— DATA BLOCK —
——————————

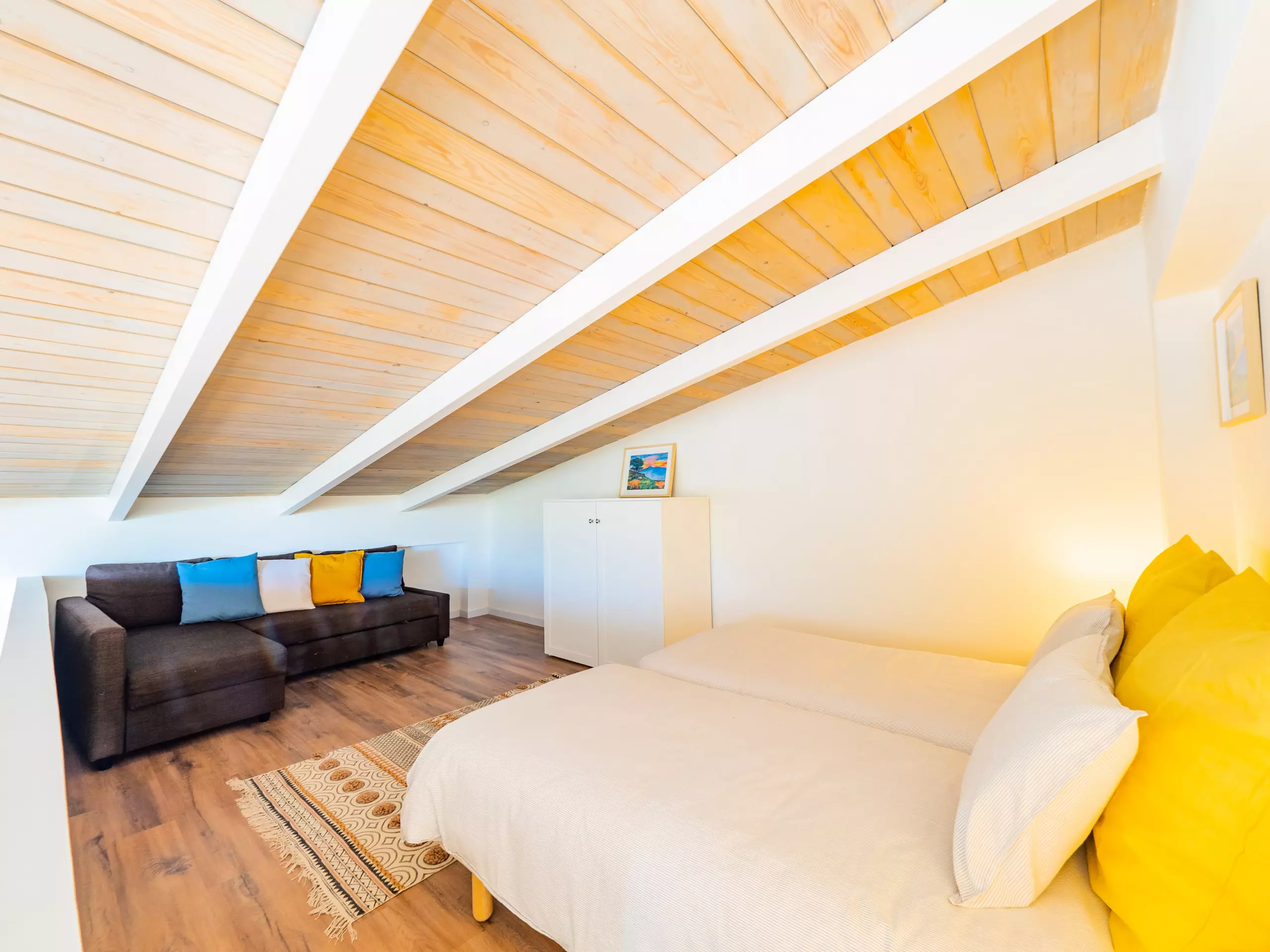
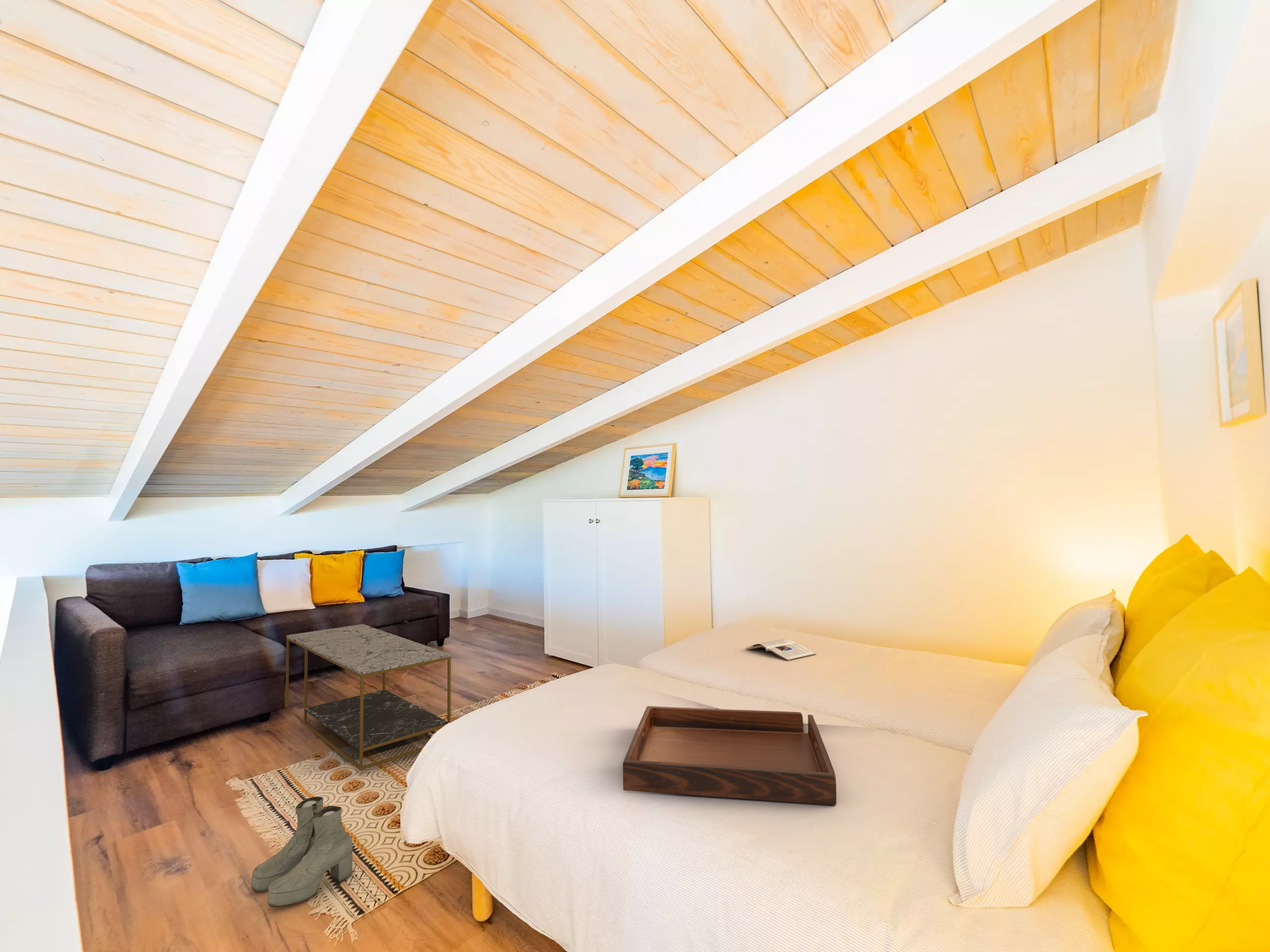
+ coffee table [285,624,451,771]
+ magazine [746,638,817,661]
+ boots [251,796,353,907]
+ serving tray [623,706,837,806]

——————————

— PROBLEM DESCRIPTION —
Repeat the material verbatim but without any of its pictures.

— RESULT FOR THIS EXERCISE —
+ coffee table [285,624,451,771]
+ magazine [746,638,817,661]
+ boots [251,796,353,907]
+ serving tray [623,706,837,806]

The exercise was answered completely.